Al presentar la petición, el jefe del bloque oficialista en la Asamblea Nacional, Héctor Rodríguez, recordó que la comisión que revocó a los jueces fue declarada ilegal por el TSJ meses atrás.
La oposición acusa al TSJ de estar al servicio del presidente Nicolás Maduro, tras varias sentencias que recortaron las facultades legislativas, incluido el control del parlamento sobre los demás poderes públicos.
“Ayer validan un informe de una comisión inexistente. Toda autoridad usurpada no tiene ningún tipo de validez”, declaró Rodríguez.

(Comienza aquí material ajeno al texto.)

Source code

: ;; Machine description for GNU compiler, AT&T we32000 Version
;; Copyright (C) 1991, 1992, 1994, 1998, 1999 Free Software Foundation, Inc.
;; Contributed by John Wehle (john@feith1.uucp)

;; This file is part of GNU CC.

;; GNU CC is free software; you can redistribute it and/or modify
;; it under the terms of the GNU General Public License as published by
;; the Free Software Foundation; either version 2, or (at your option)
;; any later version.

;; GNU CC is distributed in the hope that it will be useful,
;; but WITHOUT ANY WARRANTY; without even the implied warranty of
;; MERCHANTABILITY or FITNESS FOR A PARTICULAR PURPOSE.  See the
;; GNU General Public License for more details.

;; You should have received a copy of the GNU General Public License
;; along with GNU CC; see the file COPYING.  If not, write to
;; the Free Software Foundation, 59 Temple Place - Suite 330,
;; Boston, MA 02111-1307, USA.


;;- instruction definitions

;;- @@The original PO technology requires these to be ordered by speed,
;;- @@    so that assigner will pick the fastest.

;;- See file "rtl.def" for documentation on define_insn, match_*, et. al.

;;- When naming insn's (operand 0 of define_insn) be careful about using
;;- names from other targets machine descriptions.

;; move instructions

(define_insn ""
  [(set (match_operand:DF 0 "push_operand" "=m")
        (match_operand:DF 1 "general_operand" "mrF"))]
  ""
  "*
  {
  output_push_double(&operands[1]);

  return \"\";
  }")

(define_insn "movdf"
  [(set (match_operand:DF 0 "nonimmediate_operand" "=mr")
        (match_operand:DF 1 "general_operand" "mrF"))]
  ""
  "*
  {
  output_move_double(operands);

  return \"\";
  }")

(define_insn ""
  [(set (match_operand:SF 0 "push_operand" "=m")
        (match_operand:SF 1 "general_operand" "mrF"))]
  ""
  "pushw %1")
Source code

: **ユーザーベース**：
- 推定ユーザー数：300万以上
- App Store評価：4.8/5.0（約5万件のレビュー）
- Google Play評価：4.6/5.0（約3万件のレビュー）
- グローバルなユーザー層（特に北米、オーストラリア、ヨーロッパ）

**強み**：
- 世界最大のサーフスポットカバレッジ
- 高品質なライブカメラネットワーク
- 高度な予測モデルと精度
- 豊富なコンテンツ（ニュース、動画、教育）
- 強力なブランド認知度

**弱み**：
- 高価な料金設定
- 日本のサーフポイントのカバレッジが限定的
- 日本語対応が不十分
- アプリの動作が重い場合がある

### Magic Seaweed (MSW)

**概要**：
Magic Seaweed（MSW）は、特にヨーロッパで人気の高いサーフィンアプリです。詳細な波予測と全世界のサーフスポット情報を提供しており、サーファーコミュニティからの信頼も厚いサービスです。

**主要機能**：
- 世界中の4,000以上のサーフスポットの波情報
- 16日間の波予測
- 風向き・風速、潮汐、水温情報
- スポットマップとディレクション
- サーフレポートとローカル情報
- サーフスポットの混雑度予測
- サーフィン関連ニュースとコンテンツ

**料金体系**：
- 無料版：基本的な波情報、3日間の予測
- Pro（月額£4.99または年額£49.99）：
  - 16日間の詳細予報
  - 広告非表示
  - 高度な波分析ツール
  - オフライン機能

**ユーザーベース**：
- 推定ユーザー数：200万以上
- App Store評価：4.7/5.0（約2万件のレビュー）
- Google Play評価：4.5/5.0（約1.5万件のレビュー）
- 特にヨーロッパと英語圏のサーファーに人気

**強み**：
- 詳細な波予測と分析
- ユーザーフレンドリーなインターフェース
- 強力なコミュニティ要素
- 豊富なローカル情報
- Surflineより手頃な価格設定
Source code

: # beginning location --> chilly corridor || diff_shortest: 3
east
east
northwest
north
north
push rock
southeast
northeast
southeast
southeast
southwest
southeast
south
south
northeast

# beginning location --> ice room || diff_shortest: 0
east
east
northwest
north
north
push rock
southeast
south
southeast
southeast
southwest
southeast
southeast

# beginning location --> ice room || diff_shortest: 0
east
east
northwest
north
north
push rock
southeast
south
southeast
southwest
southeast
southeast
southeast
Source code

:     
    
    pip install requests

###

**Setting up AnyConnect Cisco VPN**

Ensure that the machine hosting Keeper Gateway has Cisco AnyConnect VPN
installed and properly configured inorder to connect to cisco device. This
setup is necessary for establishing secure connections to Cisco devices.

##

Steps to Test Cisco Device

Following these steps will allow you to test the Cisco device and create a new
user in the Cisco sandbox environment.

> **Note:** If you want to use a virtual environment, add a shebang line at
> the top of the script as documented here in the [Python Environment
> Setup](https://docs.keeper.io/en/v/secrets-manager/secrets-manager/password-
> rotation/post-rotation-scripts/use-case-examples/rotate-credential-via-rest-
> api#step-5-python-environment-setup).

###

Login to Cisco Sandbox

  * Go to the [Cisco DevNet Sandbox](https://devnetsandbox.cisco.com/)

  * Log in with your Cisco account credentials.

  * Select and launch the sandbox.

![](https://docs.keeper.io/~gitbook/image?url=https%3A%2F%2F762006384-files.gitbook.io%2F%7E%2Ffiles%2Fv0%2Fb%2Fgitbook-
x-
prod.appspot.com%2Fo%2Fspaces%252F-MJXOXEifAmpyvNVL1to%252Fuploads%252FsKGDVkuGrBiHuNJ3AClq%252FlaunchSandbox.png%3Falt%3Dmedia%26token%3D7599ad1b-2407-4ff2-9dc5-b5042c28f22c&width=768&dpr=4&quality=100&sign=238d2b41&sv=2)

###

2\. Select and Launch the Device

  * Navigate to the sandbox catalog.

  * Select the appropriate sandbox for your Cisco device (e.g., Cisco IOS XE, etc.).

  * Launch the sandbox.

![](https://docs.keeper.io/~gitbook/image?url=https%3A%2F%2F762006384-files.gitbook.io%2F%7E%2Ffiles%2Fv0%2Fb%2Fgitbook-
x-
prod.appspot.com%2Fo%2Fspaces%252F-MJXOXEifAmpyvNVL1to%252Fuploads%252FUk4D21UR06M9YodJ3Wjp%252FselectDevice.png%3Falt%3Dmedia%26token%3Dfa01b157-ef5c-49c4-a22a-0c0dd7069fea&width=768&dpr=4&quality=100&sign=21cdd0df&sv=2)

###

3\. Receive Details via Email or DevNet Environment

Agregó que si la oposición tiene pruebas sobre las supuestas irregularidades en la elección de los magistrados, debe acudir al llamado Poder Moral, integrado por instituciones que según la disidencia también están controladas por el chavismo.
“La Asamblea no tiene la facultad de remover magistrados”, subrayó Rodríguez.
Analistas jurídicos anticiparon que la anulación de los nombramientos está lejos de poder ser aplicada.
Los jueces fueron designados por la anterior mayoría oficialista el 23 de diciembre de 2015, pocos días antes de que la Mesa de la Unidad Democrática (MUD) tomara el control del parlamento.
Por su lado, el digital venezolano Tal Cual informó que el diputado de la MUD, Carlos Berrizbeitia, quien encabezó la comisión que elaboró el informe que sustenta la destitución de los 34 magistrados, informó que enviarán al cuerpo diplomático a la OEA y a otros organismos internacionales el expediente que levantó la comisión. “El expediente está muy claro y la función política que hicimos es demasiado cristalina”, apuntó.
Remarcó que desde el 15 de julio ninguna sentencia debe ser firmada por los 13 magistrados principales y los 21 suplentes, y si lo hacen deben atenerse a las consecuencias de esa ilegalidad.